### WORK REQUEST
Could you give the entries again, exactly as written?
☆ ☆ ☆
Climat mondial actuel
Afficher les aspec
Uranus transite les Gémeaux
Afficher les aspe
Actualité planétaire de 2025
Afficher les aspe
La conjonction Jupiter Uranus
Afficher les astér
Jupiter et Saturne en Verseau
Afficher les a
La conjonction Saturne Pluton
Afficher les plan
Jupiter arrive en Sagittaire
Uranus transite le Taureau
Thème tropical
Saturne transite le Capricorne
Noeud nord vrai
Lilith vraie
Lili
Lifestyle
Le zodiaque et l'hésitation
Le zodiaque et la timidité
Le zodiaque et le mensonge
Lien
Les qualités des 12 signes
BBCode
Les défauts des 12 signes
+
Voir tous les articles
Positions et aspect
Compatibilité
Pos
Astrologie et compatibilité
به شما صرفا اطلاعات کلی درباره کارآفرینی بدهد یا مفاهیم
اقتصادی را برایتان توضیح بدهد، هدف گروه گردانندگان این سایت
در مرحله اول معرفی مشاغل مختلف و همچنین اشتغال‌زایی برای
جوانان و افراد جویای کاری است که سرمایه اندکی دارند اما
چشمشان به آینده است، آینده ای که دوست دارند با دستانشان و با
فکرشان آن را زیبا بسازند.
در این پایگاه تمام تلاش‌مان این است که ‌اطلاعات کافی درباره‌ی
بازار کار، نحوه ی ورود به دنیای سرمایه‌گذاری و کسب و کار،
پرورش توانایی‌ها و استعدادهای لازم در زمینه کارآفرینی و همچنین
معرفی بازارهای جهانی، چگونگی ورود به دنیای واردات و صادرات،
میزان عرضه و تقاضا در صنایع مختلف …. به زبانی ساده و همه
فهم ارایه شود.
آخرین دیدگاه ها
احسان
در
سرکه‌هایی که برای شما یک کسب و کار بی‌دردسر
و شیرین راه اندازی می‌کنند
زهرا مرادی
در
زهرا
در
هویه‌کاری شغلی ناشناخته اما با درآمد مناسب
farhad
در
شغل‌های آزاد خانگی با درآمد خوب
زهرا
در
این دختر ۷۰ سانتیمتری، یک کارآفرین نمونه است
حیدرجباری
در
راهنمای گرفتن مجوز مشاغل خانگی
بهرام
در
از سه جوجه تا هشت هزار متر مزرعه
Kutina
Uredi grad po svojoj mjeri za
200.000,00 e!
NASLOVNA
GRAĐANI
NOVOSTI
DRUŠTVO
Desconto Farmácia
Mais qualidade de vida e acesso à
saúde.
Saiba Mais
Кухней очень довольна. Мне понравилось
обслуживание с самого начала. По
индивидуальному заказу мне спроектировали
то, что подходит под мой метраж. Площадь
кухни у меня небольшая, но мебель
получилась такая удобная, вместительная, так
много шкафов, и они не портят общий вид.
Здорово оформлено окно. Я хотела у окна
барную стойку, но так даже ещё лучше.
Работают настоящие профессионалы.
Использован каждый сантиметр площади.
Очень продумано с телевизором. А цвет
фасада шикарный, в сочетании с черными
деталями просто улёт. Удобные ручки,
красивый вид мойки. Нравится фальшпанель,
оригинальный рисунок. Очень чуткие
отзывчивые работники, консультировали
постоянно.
☆ ☆ ☆
### ANSWER FOR THIS EXERCISE
Climat mondial actuel
Afficher les aspec
Uranus transite les Gémeaux
Afficher les aspe
Actualité planétaire de 2025
Afficher les aspe
La conjonction Jupiter Uranus
Afficher les astér
Jupiter et Saturne en Verseau
Afficher les a
La conjonction Saturne Pluton
Afficher les plan
Jupiter arrive en Sagittaire
Uranus transite le Taureau
Thème tropical
Saturne transite le Capricorne
Noeud nord vrai
Lilith vraie
Lili
Lifestyle
Le zodiaque et l'hésitation
Le zodiaque et la timidité
Le zodiaque et le mensonge
Lien
Les qualités des 12 signes
BBCode
Les défauts des 12 signes
+
Voir tous les articles
Positions et aspect
Compatibilité
Pos
Astrologie et compatibilité
به شما صرفا اطلاعات کلی درباره کارآفرینی بدهد یا مفاهیم
اقتصادی را برایتان توضیح بدهد، هدف گروه گردانندگان این سایت
در مرحله اول معرفی مشاغل مختلف و همچنین اشتغال‌زایی برای
جوانان و افراد جویای کاری است که سرمایه اندکی دارند اما
چشمشان به آینده است، آینده ای که دوست دارند با دستانشان و با
فکرشان آن را زیبا بسازند.
در این پایگاه تمام تلاش‌مان این است که ‌اطلاعات کافی درباره‌ی
بازار کار، نحوه ی ورود به دنیای سرمایه‌گذاری و کسب و کار،
پرورش توانایی‌ها و استعدادهای لازم در زمینه کارآفرینی و همچنین
معرفی بازارهای جهانی، چگونگی ورود به دنیای واردات و صادرات،
میزان عرضه و تقاضا در صنایع مختلف …. به زبانی ساده و همه
فهم ارایه شود.
آخرین دیدگاه ها
احسان
در
سرکه‌هایی که برای شما یک کسب و کار بی‌دردسر
و شیرین راه اندازی می‌کنند
زهرا مرادی
در
زهرا
در
هویه‌کاری شغلی ناشناخته اما با درآمد مناسب
farhad
در
شغل‌های آزاد خانگی با درآمد خوب
زهرا
در
این دختر ۷۰ سانتیمتری، یک کارآفرین نمونه است
حیدرجباری
در
راهنمای گرفتن مجوز مشاغل خانگی
بهرام
در
از سه جوجه تا هشت هزار متر مزرعه
Kutina
Uredi grad po svojoj mjeri za
200.000,00 e!
NASLOVNA
GRAĐANI
NOVOSTI
DRUŠTVO
Desconto Farmácia
Mais qualidade de vida e acesso à
saúde.
Saiba Mais
Кухней очень довольна. Мне понравилось
обслуживание с самого начала. По
индивидуальному заказу мне спроектировали
то, что подходит под мой метраж. Площадь
кухни у меня небольшая, но мебель
получилась такая удобная, вместительная, так
много шкафов, и они не портят общий вид.
Здорово оформлено окно. Я хотела у окна
барную стойку, но так даже ещё лучше.
Работают настоящие профессионалы.
Использован каждый сантиметр площади.
Очень продумано с телевизором. А цвет
фасада шикарный, в сочетании с черными
деталями просто улёт. Удобные ручки,
красивый вид мойки. Нравится фальшпанель,
оригинальный рисунок. Очень чуткие
отзывчивые работники, консультировали
постоянно.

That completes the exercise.